Focus on safety in treating patients with ACOS

Thursday, 13 Aug 2015

Patients with clinical features of both asthma and COPD should be generally be treated with both inhaled corticosteroids and bronchodilators even though there is sparse evidence to guide optimal therapy and continuing debate about the validity of the ‘asthma-COPD overlap syndrome’ (ACOS), according to a recent review.

The review, in Lancet Respiratory Medicine, was co-authored by Associate Professor Helen Reddel from the University of Sydney, who is chair of the Global Initiative for Asthma (GINA) Science Committee.

Professor Reddel told the limbic that ACOS is a ‘hot topic’, evidenced by an increasing number of review articles, but there is a continuing scarcity of reliable data.

“Much of the current evidence is from highly selected populations and is not necessarily generalisable to patients seen in clinical practice,” she says.

“It’s likely to take several years before firm evidence-based treatment recommendations can be made. In the meantime, recommendations are largely based on safety considerations.”

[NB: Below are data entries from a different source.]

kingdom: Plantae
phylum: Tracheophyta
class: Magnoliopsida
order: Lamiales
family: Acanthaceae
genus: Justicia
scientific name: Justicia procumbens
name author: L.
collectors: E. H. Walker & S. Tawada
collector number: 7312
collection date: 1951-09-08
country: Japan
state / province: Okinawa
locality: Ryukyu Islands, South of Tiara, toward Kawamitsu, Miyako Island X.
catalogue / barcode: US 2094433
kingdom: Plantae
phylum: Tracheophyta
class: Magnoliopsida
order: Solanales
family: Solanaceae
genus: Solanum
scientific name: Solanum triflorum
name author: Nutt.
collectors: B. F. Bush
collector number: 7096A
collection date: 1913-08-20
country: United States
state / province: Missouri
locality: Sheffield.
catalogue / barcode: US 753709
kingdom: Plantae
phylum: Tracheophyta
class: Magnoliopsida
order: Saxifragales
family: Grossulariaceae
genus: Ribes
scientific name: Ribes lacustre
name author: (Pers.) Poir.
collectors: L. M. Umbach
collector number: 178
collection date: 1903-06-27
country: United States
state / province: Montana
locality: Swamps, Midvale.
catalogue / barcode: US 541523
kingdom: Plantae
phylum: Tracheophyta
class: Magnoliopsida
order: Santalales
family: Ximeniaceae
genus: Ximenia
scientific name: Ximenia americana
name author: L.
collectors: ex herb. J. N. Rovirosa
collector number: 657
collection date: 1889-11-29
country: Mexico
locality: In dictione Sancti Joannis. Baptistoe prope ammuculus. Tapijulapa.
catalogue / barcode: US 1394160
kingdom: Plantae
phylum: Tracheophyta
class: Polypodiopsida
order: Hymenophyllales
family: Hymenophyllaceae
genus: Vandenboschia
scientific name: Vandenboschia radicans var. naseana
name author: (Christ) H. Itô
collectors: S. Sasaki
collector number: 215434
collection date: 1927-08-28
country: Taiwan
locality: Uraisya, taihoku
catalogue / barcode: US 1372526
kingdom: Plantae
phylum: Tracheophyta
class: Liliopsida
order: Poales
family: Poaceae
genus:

The review highlights the joint GINA-GOLD guidelines on ACOS recommending that initial treatment “default towards treating for severe asthma”, specifically avoiding monotherapy with a long-acting bronchodilator.

In clinical practice, Professor Reddel says that if patients with long-standing asthma eventually develop irreversible airflow limitation, it is vital that a current diagnosis of asthma stays in their health record and they continue to be treated with ICS.

Deaths have been identified in patients in whom the diagnosis was changed from asthma to COPD and ICS ceased.

The review stresses that ACOS is not a disease entity, but simply a term applied to patients with clinical features of both conditions.

“Some commentators have attacked the concept of ACOS, but this problem appears to have largely arisen from different usage of the word ‘syndrome’,” Professor Reddel says.

“We consider a syndrome to represent a cluster of similar clinical features, but others consider it to represent clinical features due to the same underlying disease process.”

Current Australian guidelines tend to support the concept of asthma and COPD as two single diseases that may occur in the same patient, but both asthma and COPD are in fact heterogeneous conditions, sometimes with the same underlying mechanisms.

“Ageing is a further contributor,” she says. “As patients with asthma grow older, their clinical features tend to resemble many of those of COPD.”

For patients with features consistent with both asthma and COPD, referral to a specialist is recommended, as these patients have more difficult clinical problems and worse outcomes than those with either asthma or COPD alone.

“If in doubt, treat with ICS/LABA while awaiting referral for confirmation of the diagnosis,” she says.

ACOS creates the potential for confusion with the multiple new respiratory medications being launched.

In addition to ICS and bronchodilator therapy, guided by the separate treatment recommendations for each disease, problem-based management is helpful in patients who have features of both asthma and COPD, Professor Reddel says.

This includes exercise training or pulmonary rehabilitation to avoid the vicious cycle of deconditioning and obesity that occurs once patients have shortness of breath on exertion.